> What you will do
Please print the records below word for word.
(Task input)
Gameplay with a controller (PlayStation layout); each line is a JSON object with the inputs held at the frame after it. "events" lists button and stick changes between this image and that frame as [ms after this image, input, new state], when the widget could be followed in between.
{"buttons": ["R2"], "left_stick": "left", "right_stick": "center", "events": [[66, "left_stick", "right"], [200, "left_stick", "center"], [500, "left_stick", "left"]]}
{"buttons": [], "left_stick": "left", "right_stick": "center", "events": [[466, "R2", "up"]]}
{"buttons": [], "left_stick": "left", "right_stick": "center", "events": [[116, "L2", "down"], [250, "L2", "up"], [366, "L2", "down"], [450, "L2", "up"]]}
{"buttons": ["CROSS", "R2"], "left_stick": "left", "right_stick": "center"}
(End Task input)
> Reply to the exercise
Gameplay with a controller (PlayStation layout); each line is a JSON object with the inputs held at the frame after it. "events" lists button and stick changes between this image and that frame as [ms after this image, input, new state], when the widget could be followed in between.
{"buttons": ["R2"], "left_stick": "left", "right_stick": "center", "events": [[66, "left_stick", "right"], [200, "left_stick", "center"], [500, "left_stick", "left"]]}
{"buttons": [], "left_stick": "left", "right_stick": "center", "events": [[466, "R2", "up"]]}
{"buttons": [], "left_stick": "left", "right_stick": "center", "events": [[116, "L2", "down"], [250, "L2", "up"], [366, "L2", "down"], [450, "L2", "up"]]}
{"buttons": ["CROSS", "R2"], "left_stick": "left", "right_stick": "center"}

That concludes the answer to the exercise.